Fury ~ A Capsule Movie Review

Fury

Fury ~ A Capsule Movie Review by Allen Kopp 

Rather than a remake of the 1936 Spencer Tracy/Sylvia Sidney movie of the same name, Fury is a gritty World War II drama set in Germany in April 1945 in the closing days of the war. Brad Pitt plays Sergeant Collier, the battle-hardened (“I’ve killed Germans in North Africa, Belgium, France, and now I’m killing Germans in Germany.”) leader of a tank squadron. American tanks are inferior to German tanks, so, besides Sergeant Collier, there are only three men left in his group. When a very young recruit named Norman (played by Logan Lerman, who was Noah’s son earlier this year) is assigned to them, they soon discover he is all wrong for the job he is supposed to do. He has been trained as a clerk typist to type sixty words a minute and has not been battle-tested.

Sergeant Collier is a kind of father figure to the men in his group, as unlikeable as they are. He has promised them he will do whatever he can to help them make it through the war alive and we see he is very committed to delivering on his promise. He has to be brutal to “toughen up” Norman to make him overcome his natural reluctance to kill the enemy. As he explains to Norman in one of their quieter interludes, “Ideals are peaceful; war is violence.” We see that, in war, one sheds ones ideals and does whatever it takes to survive, even if doing so seems “wrong” at the time.
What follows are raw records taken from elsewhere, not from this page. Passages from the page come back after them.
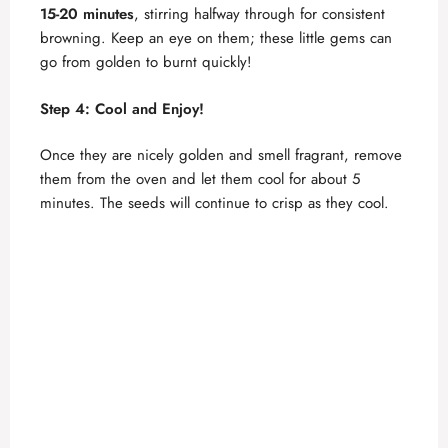
15-20 minutes
, stirring halfway through for consistent
browning. Keep an eye on them; these little gems can
go from golden to burnt quickly!
Step 4: Cool and Enjoy!
Once they are nicely golden and smell fragrant, remove
them from the oven and let them cool for about 5
minutes. The seeds will continue to crisp as they cool.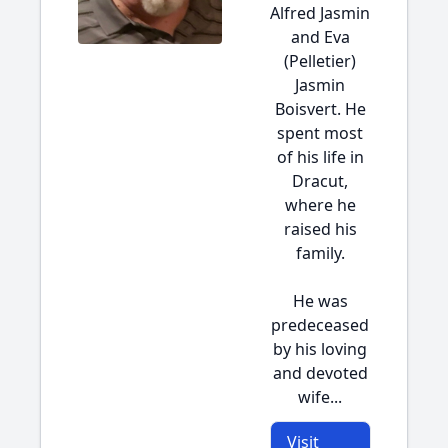
Alfred Jasmin
and Eva
(Pelletier)
Jasmin
Boisvert. He
spent most
of his life in
Dracut,
where he
raised his
family.
He was
predeceased
by his loving
and devoted
wife...
Visit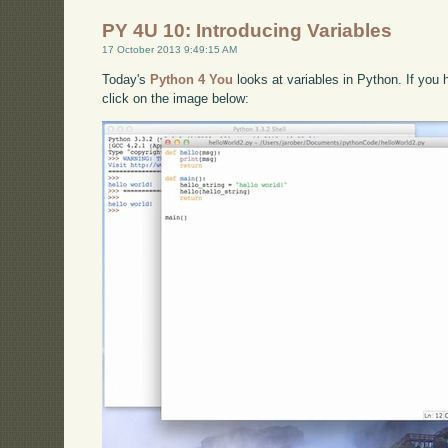
PY 4U 10: Introducing Variables
17 October 2013 9:49:15 AM
Today's
Python 4 You
looks at variables in Python. If you 
click on the image below: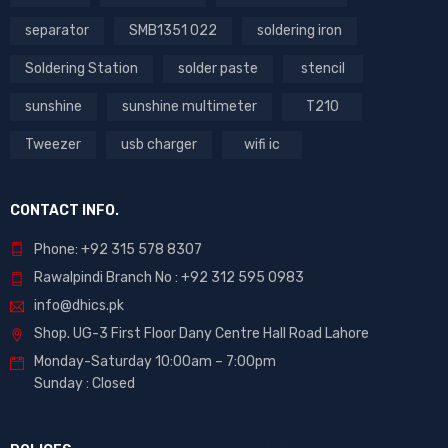
separator
SMB1351 022
soldering iron
Soldering Station
solder paste
stencil
sunshine
sunshine multimeter
T210
Tweezer
usb charger
wifi ic
CONTACT INFO.
Phone: +92 315 578 8307
Rawalpindi Branch No : +92 312 595 0983
info@dhics.pk
Shop. UG-3 First Floor Dany Centre Hall Road Lahore
Monday-Saturday 10:00am – 7:00pm
Sunday : Closed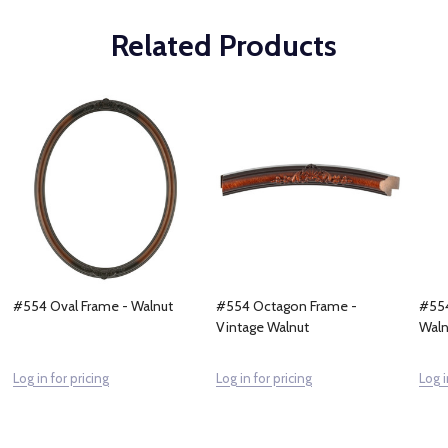
Related Products
#554 Oval Frame - Walnut
#554 Octagon Frame -
#554
Vintage Walnut
Waln
Log in for pricing
Log in for pricing
Log i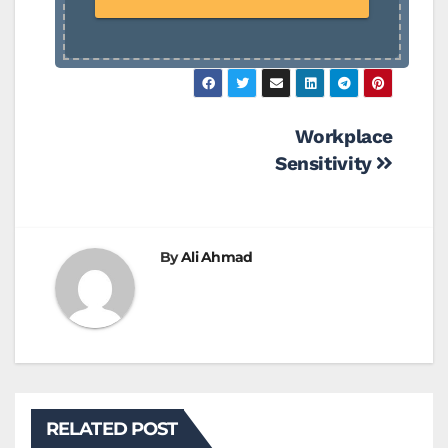
Post
Workplace
Sensitivity
navigation
By
Ali Ahmad
RELATED POST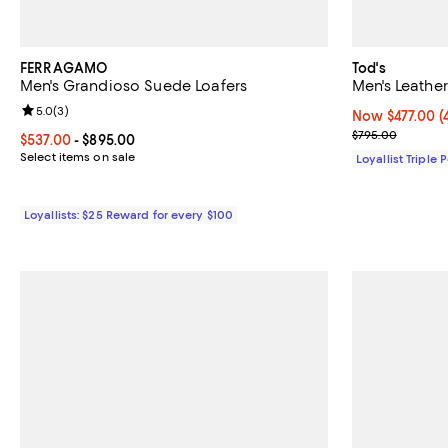
FERRAGAMO
Tod's
Men's Grandioso Suede Loafers
Men's Leather
Review rating: 5.0 out of 5; 3 reviews;
5.0
(
3
)
Now $477.00; 4
Now $477.00
(
Previous pric
$795.00
Current price From $537.00 to $895.00; ;
$537.00
- $895.00
Select items on sale
Loyallist Triple 
Loyallists: $25 Reward for every $100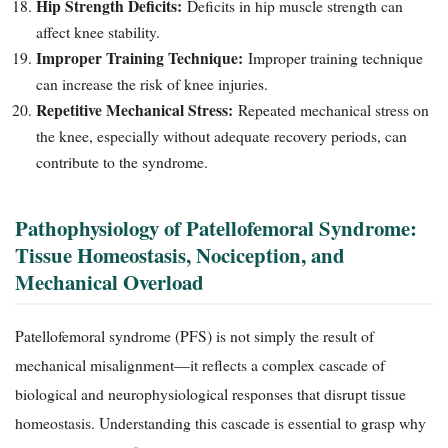
Hip Strength Deficits:
Deficits in hip muscle strength can
affect knee stability.
Improper Training Technique:
Improper training technique
can increase the risk of knee injuries.
Repetitive Mechanical Stress:
Repeated mechanical stress on
the knee, especially without adequate recovery periods, can
contribute to the syndrome.
Pathophysiology of Patellofemoral Syndrome:
Tissue Homeostasis, Nociception, and
Mechanical Overload
Patellofemoral syndrome (PFS) is not simply the result of
mechanical misalignment—it reflects a complex cascade of
biological and neurophysiological responses that disrupt tissue
homeostasis. Understanding this cascade is essential to grasp why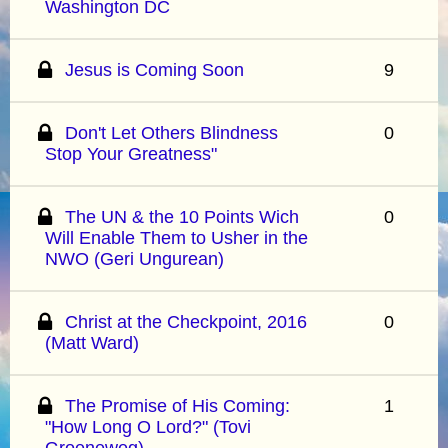
Washington DC
Jesus is Coming Soon
9
Don't Let Others Blindness
0
Stop Your Greatness"
The UN & the 10 Points Wich
0
Will Enable Them to Usher in the
NWO (Geri Ungurean)
Christ at the Checkpoint, 2016
0
(Matt Ward)
The Promise of His Coming:
1
"How Long O Lord?" (Tovi
Groeneweg)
The emotional core of the movie is the friendship between Sergeant Collier and his men and, specifically Norman, the young, naïve, untested boy/man.

After more than seven decades, World War II continues to be a mine of rich material for filmmakers. David Ayer wrote and directed Fury, and there’s nothing pretty or romantic about it. It’s gritty, brutal, dirty, ugly, down-in-the mud fighting. The only real glory is coming through it alive. If you were there, you might reasonably say, “I am in hell.”